━━━━━ The records ━━━━━

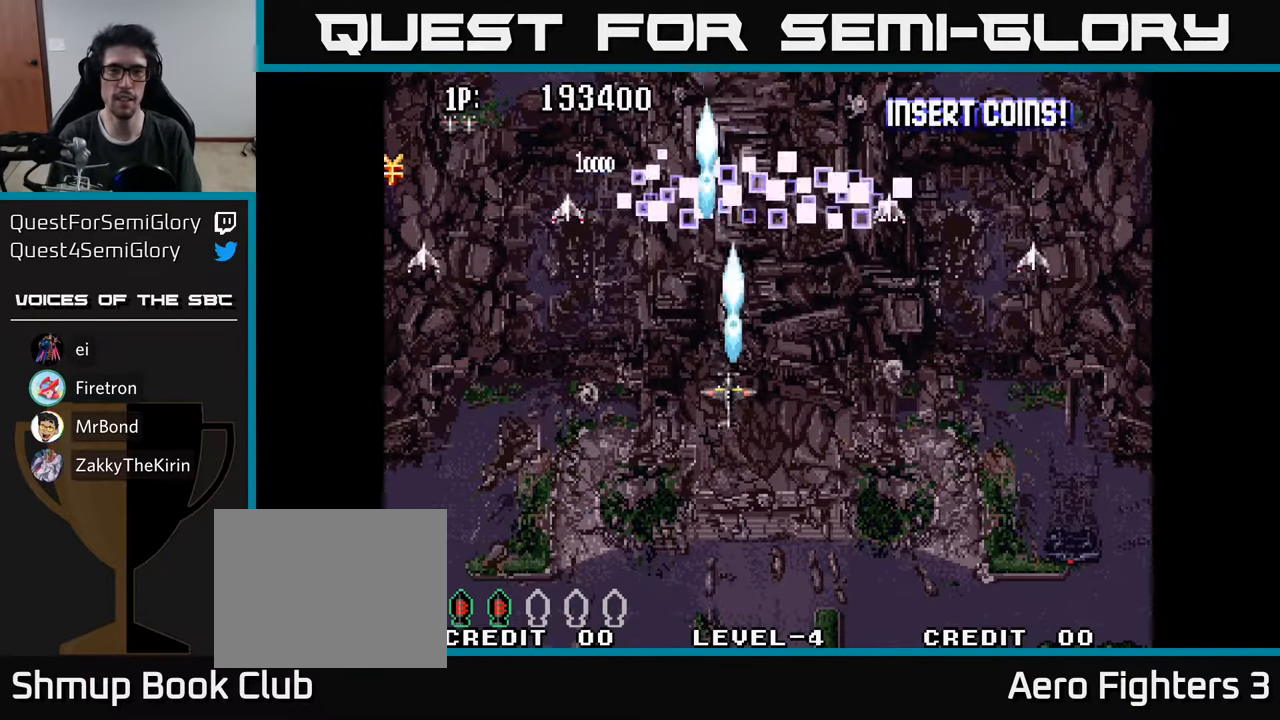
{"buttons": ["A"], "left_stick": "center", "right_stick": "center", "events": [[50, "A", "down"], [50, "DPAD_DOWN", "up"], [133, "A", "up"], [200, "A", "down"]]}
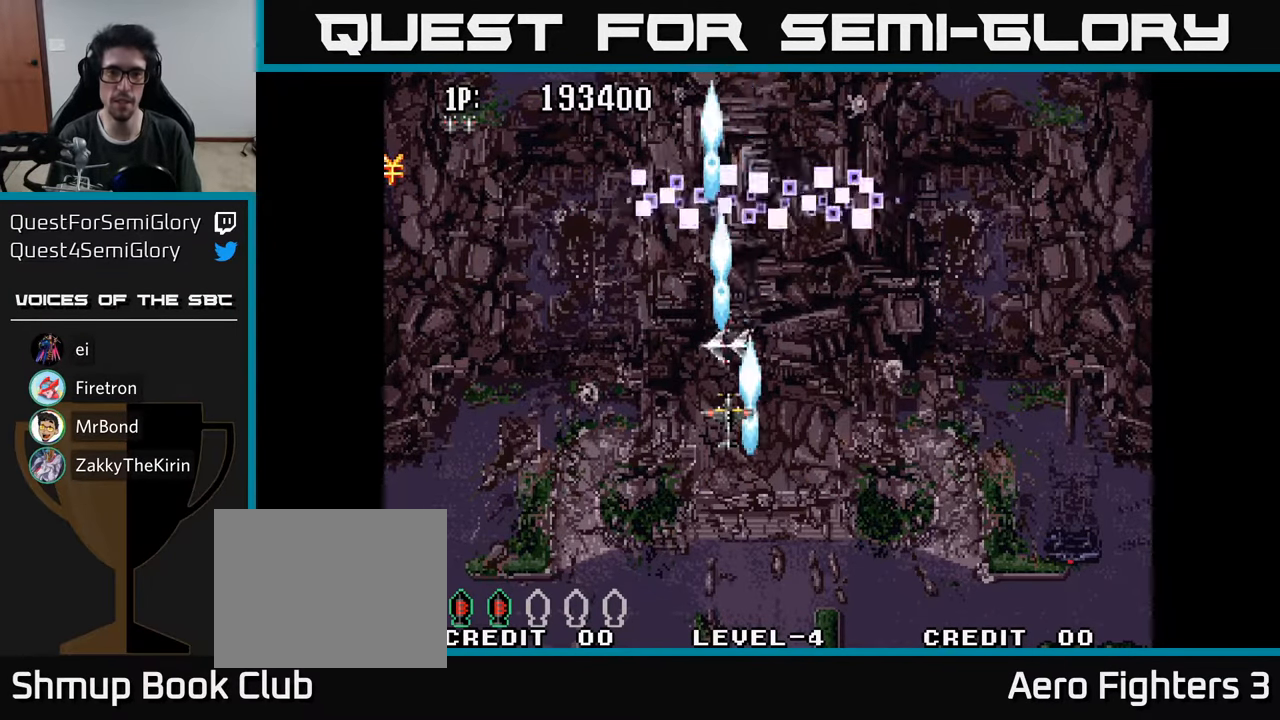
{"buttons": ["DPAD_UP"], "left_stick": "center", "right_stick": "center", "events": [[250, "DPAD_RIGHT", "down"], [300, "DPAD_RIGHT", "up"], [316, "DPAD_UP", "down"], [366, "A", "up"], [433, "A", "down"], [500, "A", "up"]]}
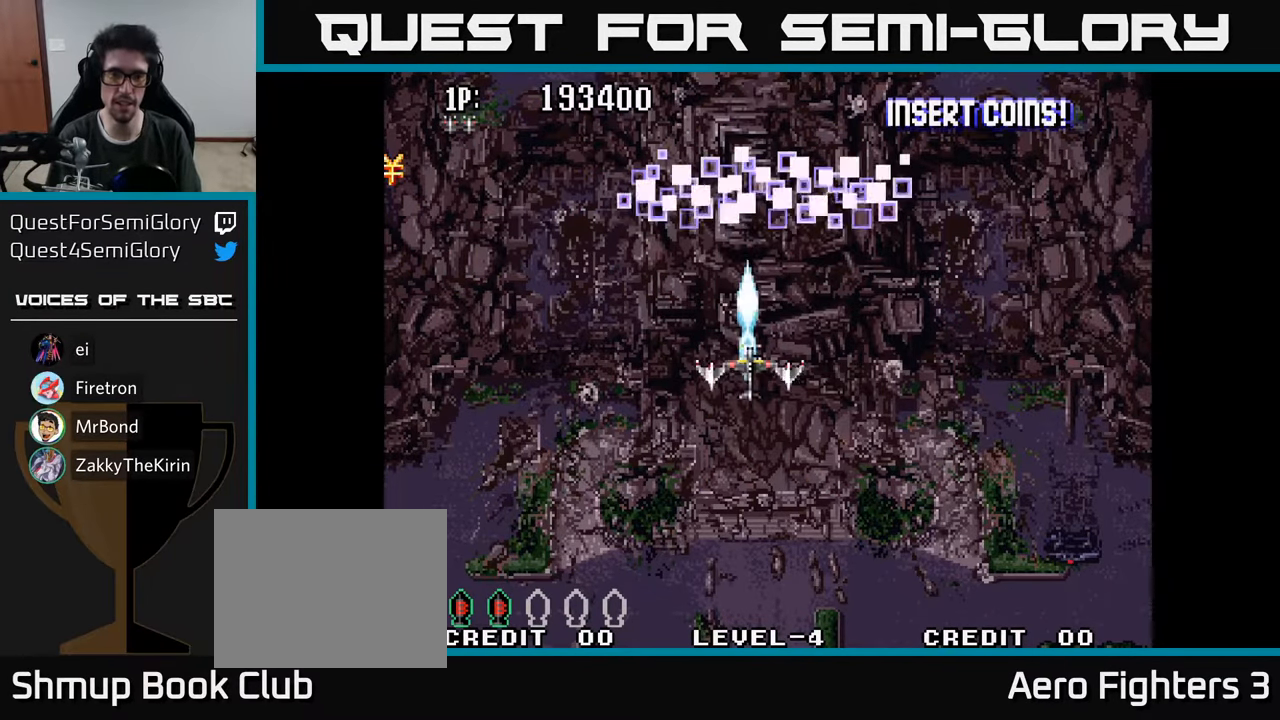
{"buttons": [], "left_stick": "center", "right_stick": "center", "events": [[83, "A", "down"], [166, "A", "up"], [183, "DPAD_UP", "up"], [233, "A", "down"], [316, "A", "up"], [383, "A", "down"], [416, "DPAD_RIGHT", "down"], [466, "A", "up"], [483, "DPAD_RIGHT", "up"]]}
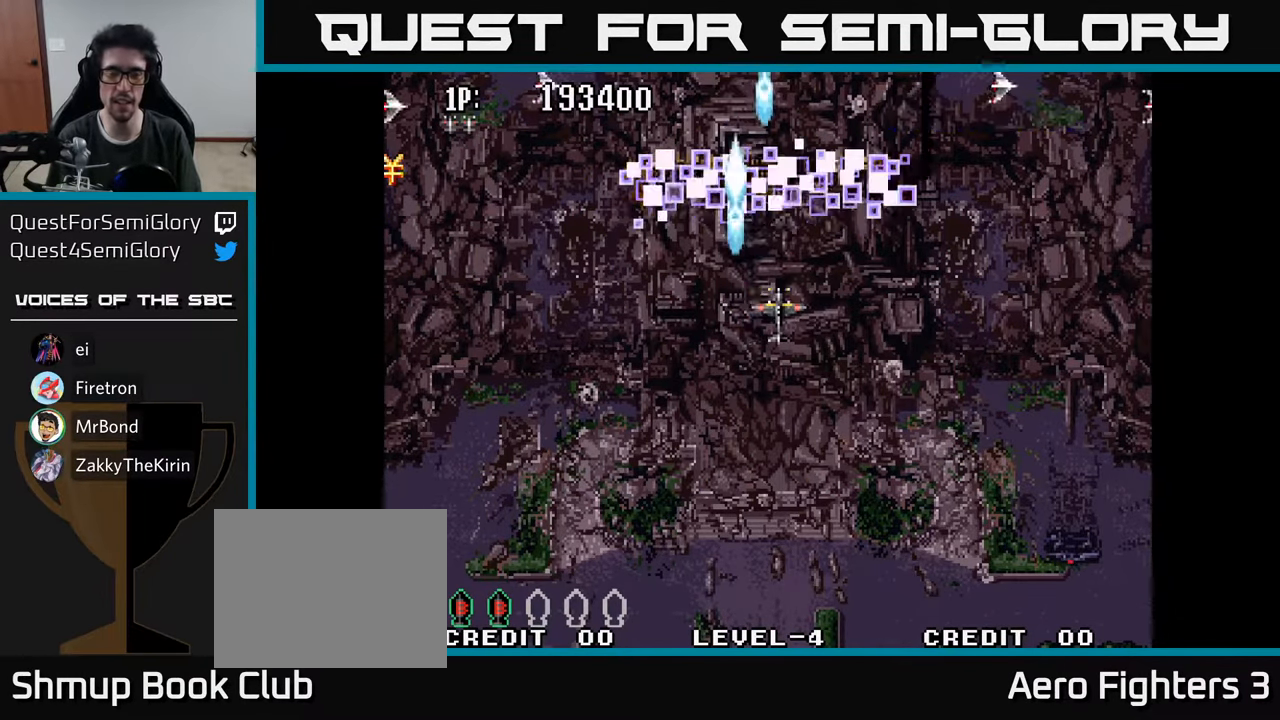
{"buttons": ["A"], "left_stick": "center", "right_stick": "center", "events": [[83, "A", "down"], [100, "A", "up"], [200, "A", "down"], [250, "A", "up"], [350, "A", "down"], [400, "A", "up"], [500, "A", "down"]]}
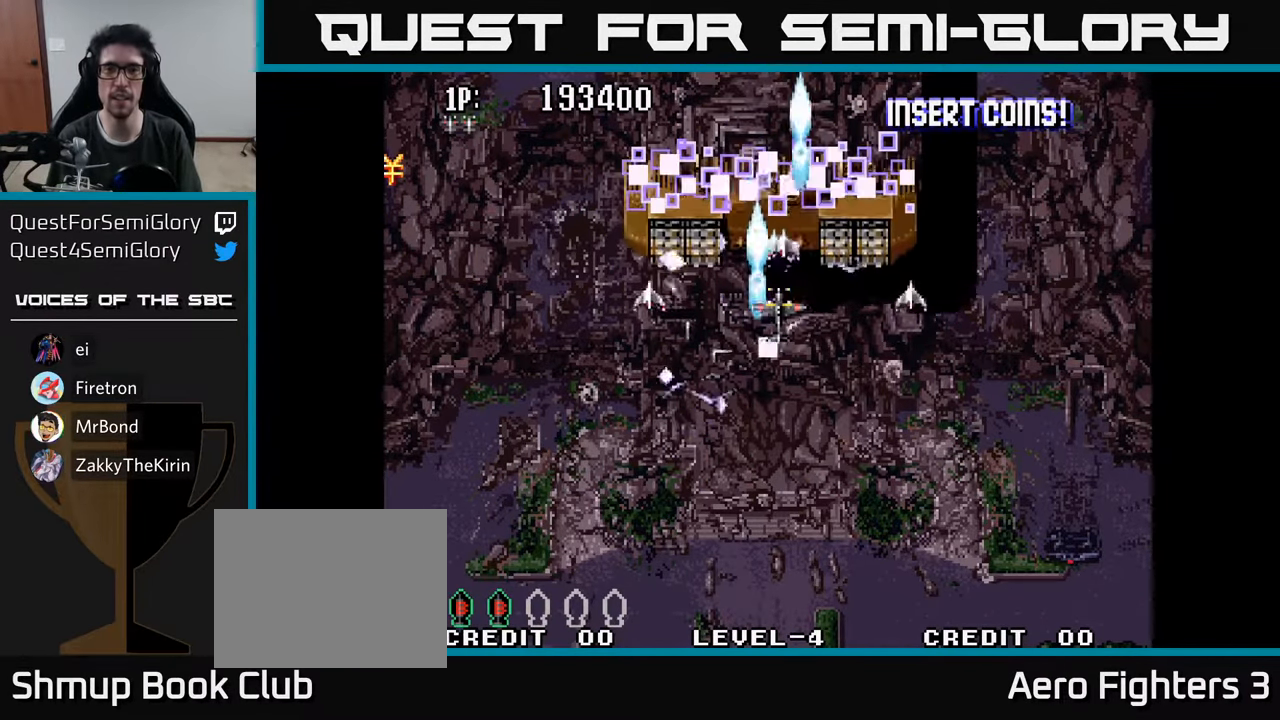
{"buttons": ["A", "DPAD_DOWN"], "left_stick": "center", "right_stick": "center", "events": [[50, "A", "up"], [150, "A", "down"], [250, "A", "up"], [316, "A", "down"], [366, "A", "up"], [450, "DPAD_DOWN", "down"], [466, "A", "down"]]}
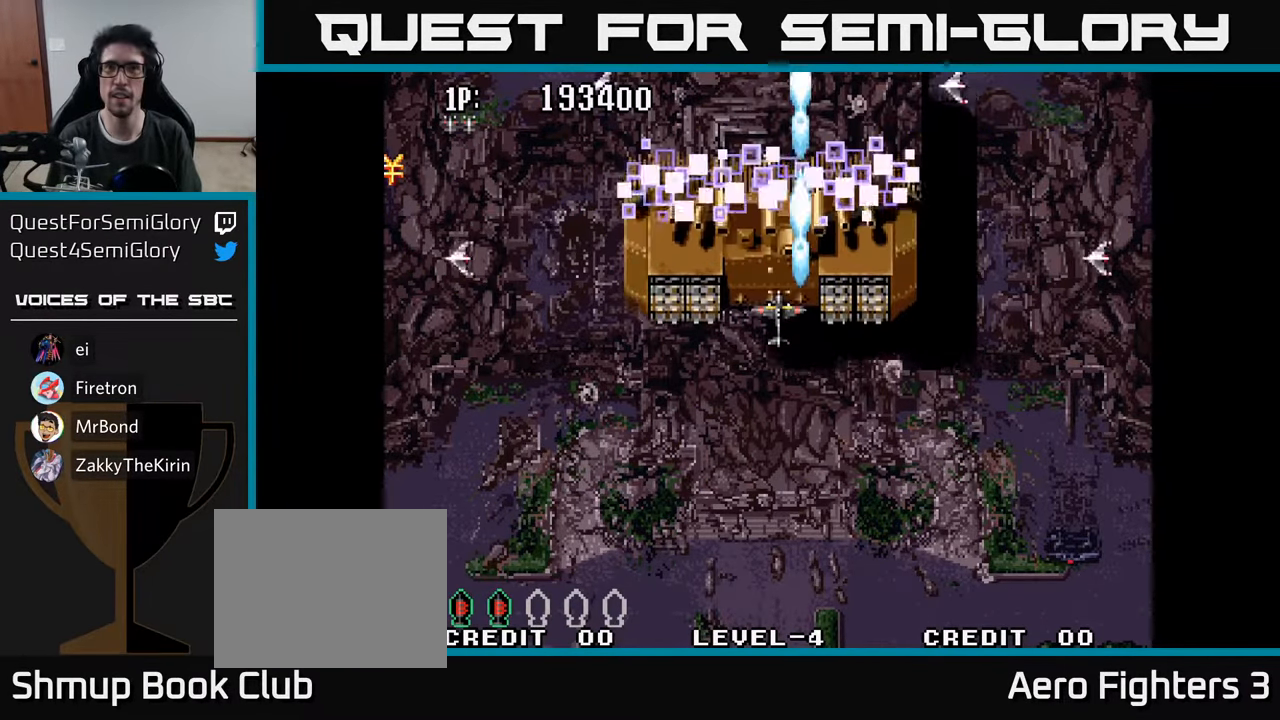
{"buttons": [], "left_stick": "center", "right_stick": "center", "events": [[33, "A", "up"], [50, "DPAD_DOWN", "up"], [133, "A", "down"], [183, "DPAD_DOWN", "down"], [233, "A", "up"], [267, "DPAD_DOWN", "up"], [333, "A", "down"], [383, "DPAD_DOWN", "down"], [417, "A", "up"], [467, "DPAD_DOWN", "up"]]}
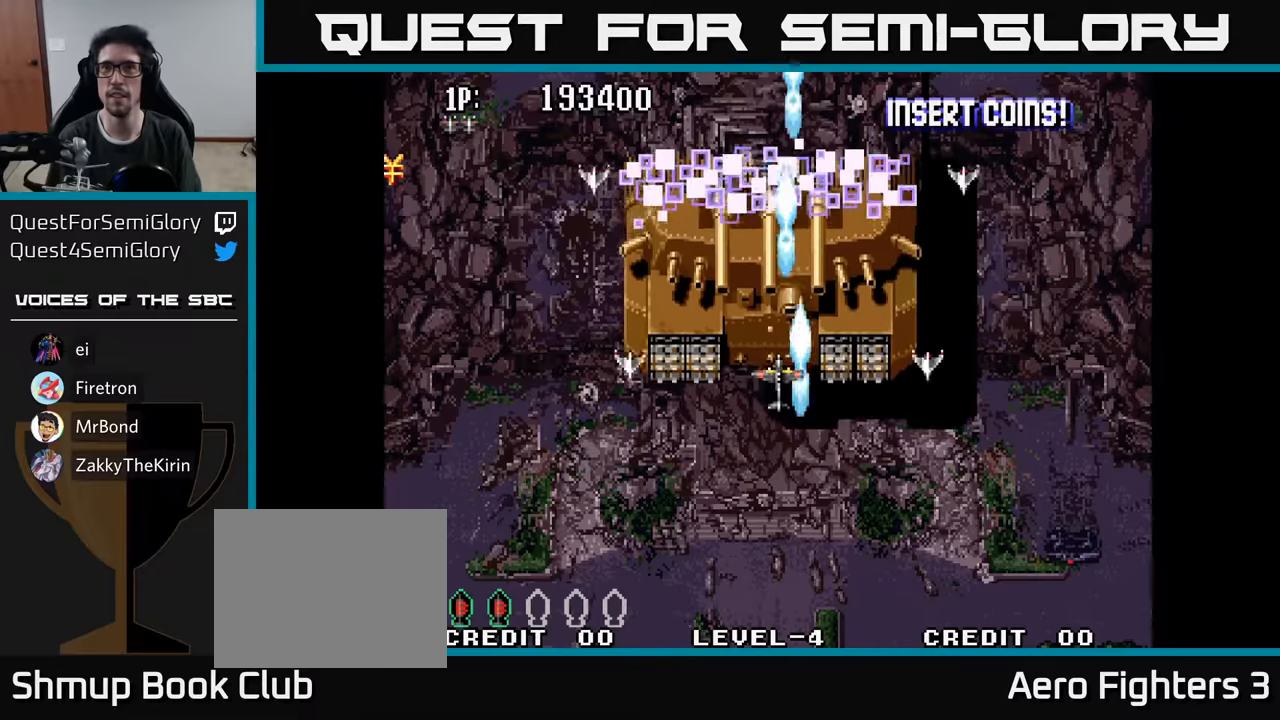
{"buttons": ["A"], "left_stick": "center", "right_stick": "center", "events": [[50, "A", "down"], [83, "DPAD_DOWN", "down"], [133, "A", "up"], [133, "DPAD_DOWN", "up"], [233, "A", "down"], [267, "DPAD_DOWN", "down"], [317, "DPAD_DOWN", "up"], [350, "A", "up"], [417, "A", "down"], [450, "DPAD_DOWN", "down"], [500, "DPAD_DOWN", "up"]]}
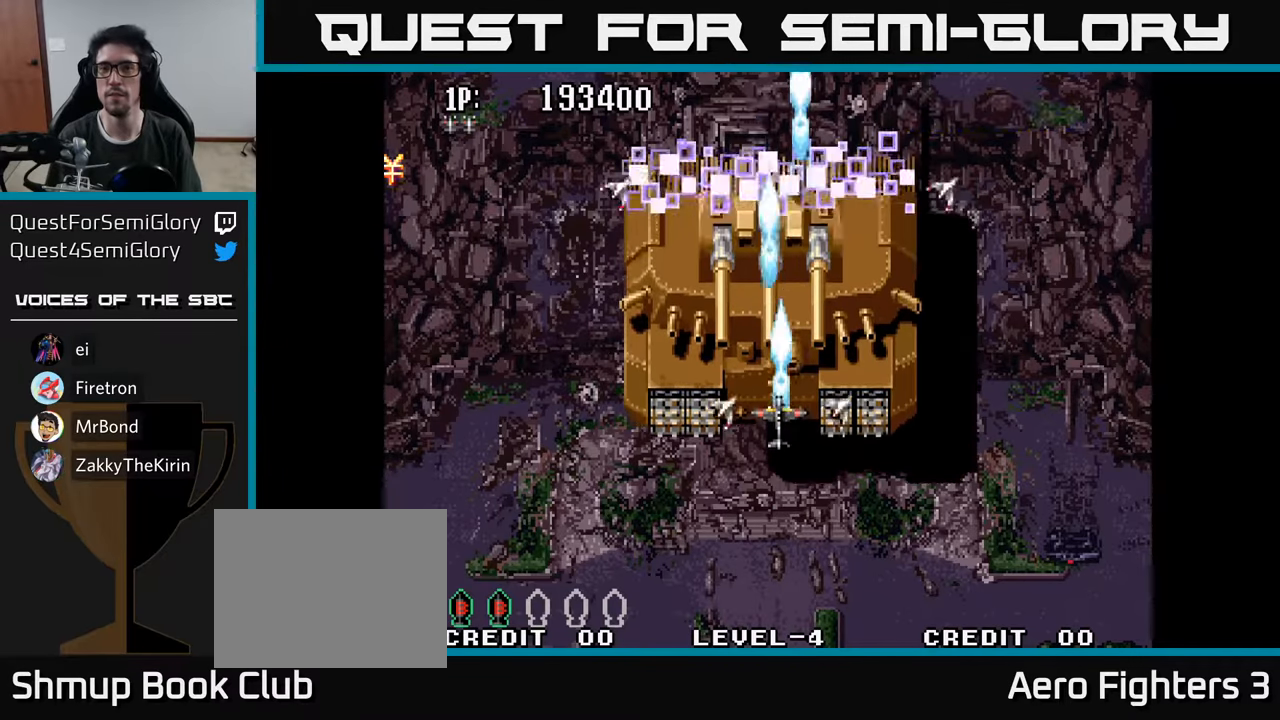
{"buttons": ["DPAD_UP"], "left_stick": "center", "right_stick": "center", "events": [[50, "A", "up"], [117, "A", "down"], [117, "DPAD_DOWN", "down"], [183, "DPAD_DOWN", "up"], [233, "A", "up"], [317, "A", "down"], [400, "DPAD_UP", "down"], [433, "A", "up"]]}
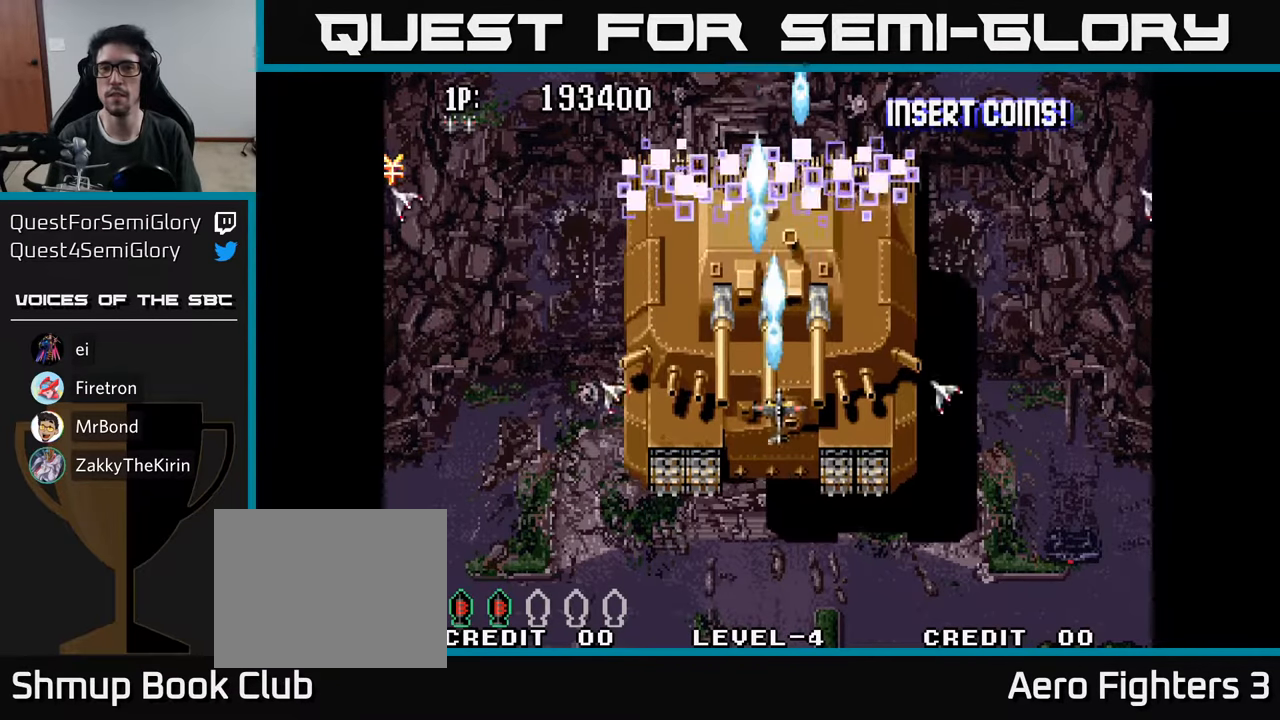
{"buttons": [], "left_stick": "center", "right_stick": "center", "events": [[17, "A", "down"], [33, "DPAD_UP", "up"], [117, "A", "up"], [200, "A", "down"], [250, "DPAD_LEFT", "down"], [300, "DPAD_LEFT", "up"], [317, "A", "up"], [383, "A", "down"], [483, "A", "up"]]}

━━━━━

About this exercise: Print the records again exactly, pictures excluded.

Finished task:
{"buttons": ["A"], "left_stick": "center", "right_stick": "center", "events": [[50, "A", "down"], [50, "DPAD_DOWN", "up"], [133, "A", "up"], [200, "A", "down"]]}
{"buttons": ["DPAD_UP"], "left_stick": "center", "right_stick": "center", "events": [[250, "DPAD_RIGHT", "down"], [300, "DPAD_RIGHT", "up"], [316, "DPAD_UP", "down"], [366, "A", "up"], [433, "A", "down"], [500, "A", "up"]]}
{"buttons": [], "left_stick": "center", "right_stick": "center", "events": [[83, "A", "down"], [166, "A", "up"], [183, "DPAD_UP", "up"], [233, "A", "down"], [316, "A", "up"], [383, "A", "down"], [416, "DPAD_RIGHT", "down"], [466, "A", "up"], [483, "DPAD_RIGHT", "up"]]}
{"buttons": ["A"], "left_stick": "center", "right_stick": "center", "events": [[83, "A", "down"], [100, "A", "up"], [200, "A", "down"], [250, "A", "up"], [350, "A", "down"], [400, "A", "up"], [500, "A", "down"]]}
{"buttons": ["A", "DPAD_DOWN"], "left_stick": "center", "right_stick": "center", "events": [[50, "A", "up"], [150, "A", "down"], [250, "A", "up"], [316, "A", "down"], [366, "A", "up"], [450, "DPAD_DOWN", "down"], [466, "A", "down"]]}
{"buttons": [], "left_stick": "center", "right_stick": "center", "events": [[33, "A", "up"], [50, "DPAD_DOWN", "up"], [133, "A", "down"], [183, "DPAD_DOWN", "down"], [233, "A", "up"], [267, "DPAD_DOWN", "up"], [333, "A", "down"], [383, "DPAD_DOWN", "down"], [417, "A", "up"], [467, "DPAD_DOWN", "up"]]}
{"buttons": ["A"], "left_stick": "center", "right_stick": "center", "events": [[50, "A", "down"], [83, "DPAD_DOWN", "down"], [133, "A", "up"], [133, "DPAD_DOWN", "up"], [233, "A", "down"], [267, "DPAD_DOWN", "down"], [317, "DPAD_DOWN", "up"], [350, "A", "up"], [417, "A", "down"], [450, "DPAD_DOWN", "down"], [500, "DPAD_DOWN", "up"]]}
{"buttons": ["DPAD_UP"], "left_stick": "center", "right_stick": "center", "events": [[50, "A", "up"], [117, "A", "down"], [117, "DPAD_DOWN", "down"], [183, "DPAD_DOWN", "up"], [233, "A", "up"], [317, "A", "down"], [400, "DPAD_UP", "down"], [433, "A", "up"]]}
{"buttons": [], "left_stick": "center", "right_stick": "center", "events": [[17, "A", "down"], [33, "DPAD_UP", "up"], [117, "A", "up"], [200, "A", "down"], [250, "DPAD_LEFT", "down"], [300, "DPAD_LEFT", "up"], [317, "A", "up"], [383, "A", "down"], [483, "A", "up"]]}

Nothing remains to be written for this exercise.